• **The task**:
Pick out and copy every line in the material below that contains the word "someone". Case counts.

• **Records shown**:
------------------------------------------------
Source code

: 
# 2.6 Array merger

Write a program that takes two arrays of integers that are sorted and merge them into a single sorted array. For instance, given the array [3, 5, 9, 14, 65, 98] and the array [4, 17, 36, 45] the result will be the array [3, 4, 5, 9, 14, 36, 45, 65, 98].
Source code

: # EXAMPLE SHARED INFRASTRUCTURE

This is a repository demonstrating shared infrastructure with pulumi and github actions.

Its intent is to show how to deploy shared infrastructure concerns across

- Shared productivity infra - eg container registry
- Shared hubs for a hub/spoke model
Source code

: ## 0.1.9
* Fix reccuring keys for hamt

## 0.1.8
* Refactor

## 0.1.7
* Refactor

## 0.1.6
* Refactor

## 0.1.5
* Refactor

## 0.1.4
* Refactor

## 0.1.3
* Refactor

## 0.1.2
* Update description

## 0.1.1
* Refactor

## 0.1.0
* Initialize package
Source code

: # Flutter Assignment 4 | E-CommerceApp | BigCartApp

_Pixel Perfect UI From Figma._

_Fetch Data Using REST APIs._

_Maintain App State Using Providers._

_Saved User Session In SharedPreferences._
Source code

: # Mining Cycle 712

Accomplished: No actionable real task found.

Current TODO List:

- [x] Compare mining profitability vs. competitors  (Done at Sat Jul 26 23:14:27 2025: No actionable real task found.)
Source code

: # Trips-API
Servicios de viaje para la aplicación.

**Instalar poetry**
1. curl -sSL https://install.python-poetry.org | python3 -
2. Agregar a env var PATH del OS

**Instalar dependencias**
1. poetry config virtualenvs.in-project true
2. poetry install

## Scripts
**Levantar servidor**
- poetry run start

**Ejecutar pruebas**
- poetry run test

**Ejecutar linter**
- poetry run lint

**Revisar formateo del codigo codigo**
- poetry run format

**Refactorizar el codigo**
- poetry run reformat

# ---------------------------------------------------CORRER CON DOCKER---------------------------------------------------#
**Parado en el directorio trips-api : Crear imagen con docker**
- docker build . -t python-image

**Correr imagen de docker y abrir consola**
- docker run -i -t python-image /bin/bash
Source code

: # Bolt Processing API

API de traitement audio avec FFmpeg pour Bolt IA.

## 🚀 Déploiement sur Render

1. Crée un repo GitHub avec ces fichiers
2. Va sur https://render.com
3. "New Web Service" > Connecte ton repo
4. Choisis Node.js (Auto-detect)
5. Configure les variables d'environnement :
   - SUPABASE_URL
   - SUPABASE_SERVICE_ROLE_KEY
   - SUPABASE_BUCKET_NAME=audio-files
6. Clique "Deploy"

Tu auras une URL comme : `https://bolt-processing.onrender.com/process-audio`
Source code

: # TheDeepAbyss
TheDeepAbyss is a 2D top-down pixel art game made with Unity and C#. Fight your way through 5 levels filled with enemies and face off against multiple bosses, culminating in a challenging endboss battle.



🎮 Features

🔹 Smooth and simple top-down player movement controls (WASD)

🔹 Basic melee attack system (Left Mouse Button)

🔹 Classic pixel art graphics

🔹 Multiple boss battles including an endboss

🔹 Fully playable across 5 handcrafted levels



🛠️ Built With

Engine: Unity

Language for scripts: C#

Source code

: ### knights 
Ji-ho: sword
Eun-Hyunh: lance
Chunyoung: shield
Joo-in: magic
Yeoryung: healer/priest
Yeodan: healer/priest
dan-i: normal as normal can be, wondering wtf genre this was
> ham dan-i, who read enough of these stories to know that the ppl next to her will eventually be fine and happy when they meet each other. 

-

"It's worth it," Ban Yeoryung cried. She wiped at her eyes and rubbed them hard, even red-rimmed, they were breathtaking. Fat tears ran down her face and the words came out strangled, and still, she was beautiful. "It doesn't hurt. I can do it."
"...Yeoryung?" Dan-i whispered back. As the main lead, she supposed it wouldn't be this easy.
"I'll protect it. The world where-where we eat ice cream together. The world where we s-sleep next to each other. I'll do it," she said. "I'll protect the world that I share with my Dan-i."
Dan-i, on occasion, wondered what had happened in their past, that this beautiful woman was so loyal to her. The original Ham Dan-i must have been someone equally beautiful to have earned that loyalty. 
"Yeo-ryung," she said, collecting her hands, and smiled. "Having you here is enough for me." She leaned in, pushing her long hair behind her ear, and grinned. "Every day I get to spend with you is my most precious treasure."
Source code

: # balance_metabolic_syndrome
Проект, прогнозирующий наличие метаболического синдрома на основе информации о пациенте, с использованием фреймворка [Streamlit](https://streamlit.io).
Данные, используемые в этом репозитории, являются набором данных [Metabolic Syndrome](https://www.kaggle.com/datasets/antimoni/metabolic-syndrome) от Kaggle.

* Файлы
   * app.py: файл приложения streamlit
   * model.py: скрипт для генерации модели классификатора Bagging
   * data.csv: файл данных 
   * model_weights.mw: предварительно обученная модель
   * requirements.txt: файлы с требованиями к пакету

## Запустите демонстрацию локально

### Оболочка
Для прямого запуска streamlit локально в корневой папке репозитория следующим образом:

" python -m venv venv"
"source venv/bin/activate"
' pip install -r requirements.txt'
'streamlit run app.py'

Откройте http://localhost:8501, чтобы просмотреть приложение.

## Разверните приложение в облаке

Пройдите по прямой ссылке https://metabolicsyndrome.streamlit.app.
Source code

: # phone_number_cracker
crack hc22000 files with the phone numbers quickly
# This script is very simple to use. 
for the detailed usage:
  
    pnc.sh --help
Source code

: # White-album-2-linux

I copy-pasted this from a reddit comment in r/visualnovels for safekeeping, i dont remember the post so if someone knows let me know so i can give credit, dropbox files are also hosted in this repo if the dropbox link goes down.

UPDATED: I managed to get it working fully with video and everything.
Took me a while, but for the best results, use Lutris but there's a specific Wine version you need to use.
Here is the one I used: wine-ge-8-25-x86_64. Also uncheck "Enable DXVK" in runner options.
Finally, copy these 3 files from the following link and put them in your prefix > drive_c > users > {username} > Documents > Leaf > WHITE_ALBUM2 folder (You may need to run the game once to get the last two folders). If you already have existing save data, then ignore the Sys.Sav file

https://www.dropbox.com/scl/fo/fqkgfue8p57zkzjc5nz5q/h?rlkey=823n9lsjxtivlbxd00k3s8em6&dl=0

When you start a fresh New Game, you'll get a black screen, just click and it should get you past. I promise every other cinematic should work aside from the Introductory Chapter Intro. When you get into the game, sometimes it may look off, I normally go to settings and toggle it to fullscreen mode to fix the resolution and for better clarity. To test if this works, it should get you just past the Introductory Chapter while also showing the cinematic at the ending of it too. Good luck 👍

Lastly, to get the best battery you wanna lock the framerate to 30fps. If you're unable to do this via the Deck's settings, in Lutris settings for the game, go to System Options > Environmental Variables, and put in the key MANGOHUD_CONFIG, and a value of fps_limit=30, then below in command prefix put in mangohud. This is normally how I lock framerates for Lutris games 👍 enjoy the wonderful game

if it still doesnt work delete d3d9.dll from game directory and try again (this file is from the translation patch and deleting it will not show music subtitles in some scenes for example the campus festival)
------------------------------------------------
• **Solved problem**:
Dan-i, on occasion, wondered what had happened in their past, that this beautiful woman was so loyal to her. The original Ham Dan-i must have been someone equally beautiful to have earned that loyalty. 
I copy-pasted this from a reddit comment in r/visualnovels for safekeeping, i dont remember the post so if someone knows let me know so i can give credit, dropbox files are also hosted in this repo if the dropbox link goes down.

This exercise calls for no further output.